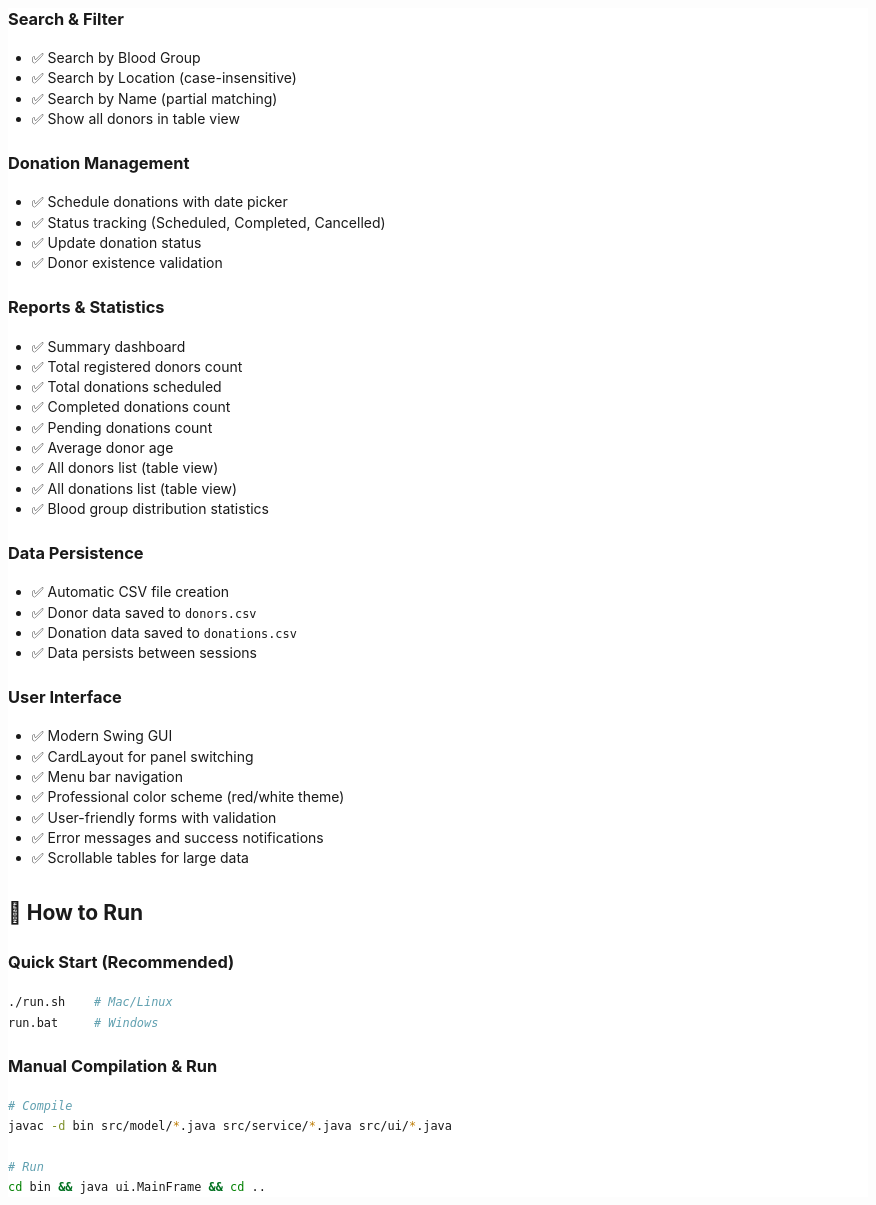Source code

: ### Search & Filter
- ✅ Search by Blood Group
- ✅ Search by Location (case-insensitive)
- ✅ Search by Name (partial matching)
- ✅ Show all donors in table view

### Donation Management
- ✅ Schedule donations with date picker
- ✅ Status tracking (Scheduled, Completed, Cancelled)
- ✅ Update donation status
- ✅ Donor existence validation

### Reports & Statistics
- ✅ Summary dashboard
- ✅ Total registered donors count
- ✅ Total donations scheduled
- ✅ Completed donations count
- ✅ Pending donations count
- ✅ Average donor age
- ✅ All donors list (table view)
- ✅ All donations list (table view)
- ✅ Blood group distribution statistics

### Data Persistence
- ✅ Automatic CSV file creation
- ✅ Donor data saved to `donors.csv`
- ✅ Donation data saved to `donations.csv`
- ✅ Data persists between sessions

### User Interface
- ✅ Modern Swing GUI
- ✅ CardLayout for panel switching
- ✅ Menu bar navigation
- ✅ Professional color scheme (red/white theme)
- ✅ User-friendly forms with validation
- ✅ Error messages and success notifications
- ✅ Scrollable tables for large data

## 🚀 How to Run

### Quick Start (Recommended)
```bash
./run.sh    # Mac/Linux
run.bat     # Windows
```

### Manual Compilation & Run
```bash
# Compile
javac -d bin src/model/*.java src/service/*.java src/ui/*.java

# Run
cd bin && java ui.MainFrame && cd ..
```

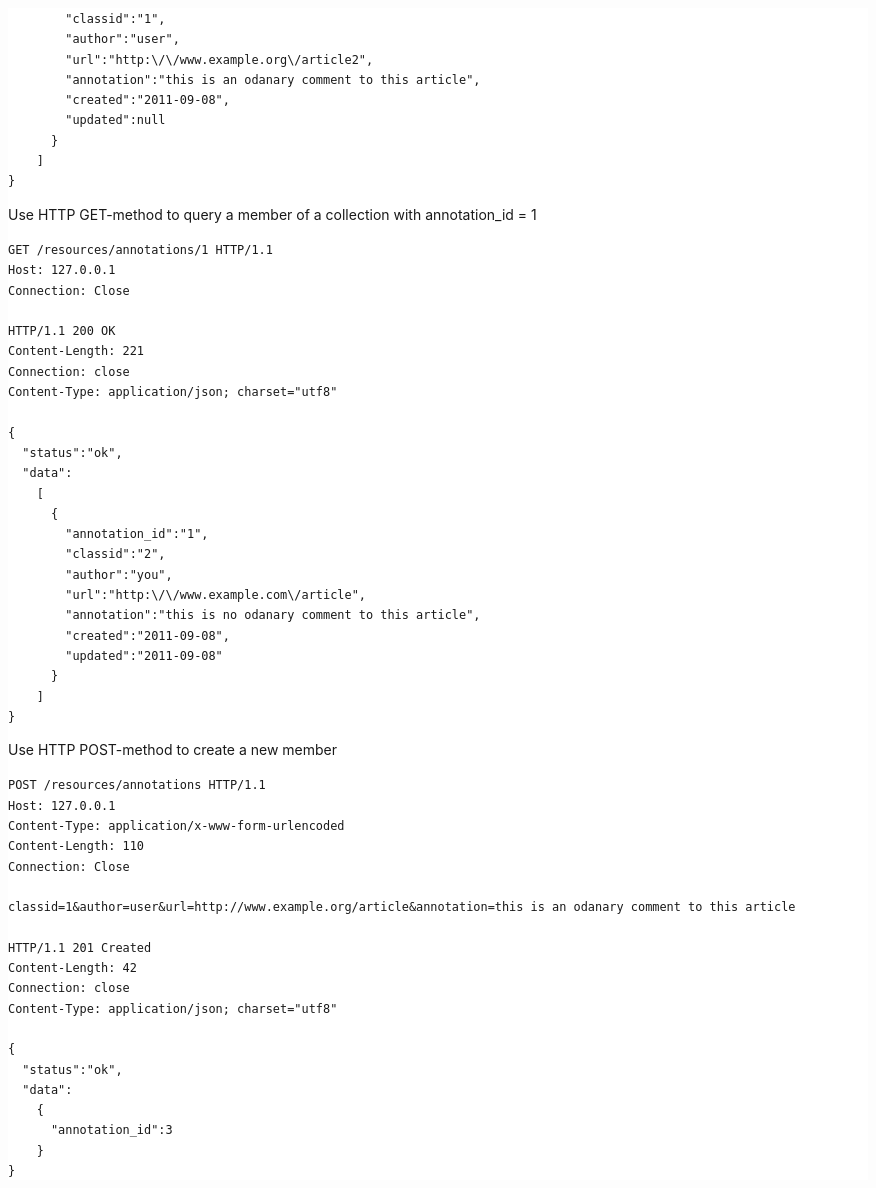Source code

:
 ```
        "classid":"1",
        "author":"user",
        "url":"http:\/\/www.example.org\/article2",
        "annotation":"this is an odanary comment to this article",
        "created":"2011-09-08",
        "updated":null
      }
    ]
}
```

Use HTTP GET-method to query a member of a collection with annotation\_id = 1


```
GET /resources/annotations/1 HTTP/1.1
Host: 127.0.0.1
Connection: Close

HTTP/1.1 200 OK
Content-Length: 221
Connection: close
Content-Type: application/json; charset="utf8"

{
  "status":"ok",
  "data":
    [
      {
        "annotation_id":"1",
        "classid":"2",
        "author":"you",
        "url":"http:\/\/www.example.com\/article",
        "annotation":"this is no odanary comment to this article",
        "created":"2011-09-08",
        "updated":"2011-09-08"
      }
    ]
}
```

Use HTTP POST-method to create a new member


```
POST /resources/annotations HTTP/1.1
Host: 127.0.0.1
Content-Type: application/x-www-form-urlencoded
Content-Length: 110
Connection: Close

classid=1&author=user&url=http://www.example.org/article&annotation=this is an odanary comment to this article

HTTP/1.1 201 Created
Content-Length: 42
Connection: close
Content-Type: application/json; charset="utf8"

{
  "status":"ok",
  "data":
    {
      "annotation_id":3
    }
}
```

WHAT IS EXPECTED
The expected answer is one number: how many lines above contain "example".

RESPONSE TO THIS EXERCISE
3